Action item. Within these entries, which lines include the string "Starter"? Copy each one.

Task data.
^^^^
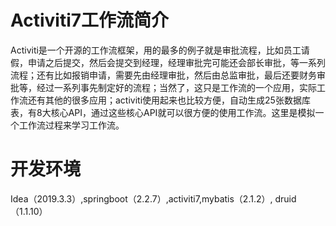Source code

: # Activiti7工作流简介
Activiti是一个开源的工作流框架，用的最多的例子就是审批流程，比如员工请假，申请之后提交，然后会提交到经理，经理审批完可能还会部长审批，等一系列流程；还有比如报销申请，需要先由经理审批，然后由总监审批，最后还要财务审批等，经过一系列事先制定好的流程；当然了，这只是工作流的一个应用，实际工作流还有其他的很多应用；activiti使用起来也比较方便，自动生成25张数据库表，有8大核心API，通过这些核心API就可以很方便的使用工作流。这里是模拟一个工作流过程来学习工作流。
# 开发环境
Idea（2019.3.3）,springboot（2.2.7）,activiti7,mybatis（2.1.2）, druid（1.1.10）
^^^^
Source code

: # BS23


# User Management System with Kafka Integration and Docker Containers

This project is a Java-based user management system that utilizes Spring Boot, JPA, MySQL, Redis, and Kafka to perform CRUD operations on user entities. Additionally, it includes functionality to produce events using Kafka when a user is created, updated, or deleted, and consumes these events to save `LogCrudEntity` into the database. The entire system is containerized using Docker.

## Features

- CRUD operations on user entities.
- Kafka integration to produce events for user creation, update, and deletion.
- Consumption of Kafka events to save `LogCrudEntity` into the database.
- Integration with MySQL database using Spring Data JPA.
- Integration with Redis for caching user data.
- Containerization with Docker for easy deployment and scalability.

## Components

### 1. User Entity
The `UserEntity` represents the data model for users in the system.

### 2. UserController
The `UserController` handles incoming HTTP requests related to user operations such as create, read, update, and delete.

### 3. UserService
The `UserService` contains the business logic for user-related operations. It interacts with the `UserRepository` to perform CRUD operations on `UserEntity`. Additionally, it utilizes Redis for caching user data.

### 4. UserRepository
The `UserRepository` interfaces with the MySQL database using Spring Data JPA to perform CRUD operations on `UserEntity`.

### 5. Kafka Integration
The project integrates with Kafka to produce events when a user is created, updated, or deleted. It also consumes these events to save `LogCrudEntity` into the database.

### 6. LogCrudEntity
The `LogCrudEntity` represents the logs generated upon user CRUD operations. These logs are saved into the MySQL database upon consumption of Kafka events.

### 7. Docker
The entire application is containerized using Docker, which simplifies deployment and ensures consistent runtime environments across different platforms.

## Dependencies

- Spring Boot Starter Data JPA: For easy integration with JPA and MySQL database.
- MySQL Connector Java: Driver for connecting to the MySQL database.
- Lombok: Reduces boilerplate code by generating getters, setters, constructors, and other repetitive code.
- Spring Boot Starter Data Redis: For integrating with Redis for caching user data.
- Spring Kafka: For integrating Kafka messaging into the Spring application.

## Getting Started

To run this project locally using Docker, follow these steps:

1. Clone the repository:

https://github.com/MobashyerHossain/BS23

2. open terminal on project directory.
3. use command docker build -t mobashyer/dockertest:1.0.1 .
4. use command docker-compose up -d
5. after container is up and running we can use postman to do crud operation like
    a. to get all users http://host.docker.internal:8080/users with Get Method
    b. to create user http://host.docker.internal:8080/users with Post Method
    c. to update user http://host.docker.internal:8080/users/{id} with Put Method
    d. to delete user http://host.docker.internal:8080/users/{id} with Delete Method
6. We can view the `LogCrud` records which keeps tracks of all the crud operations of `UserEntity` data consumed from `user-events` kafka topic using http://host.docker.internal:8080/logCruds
^^^^
Answer space.
- Spring Boot Starter Data JPA: For easy integration with JPA and MySQL database.
- Spring Boot Starter Data Redis: For integrating with Redis for caching user data.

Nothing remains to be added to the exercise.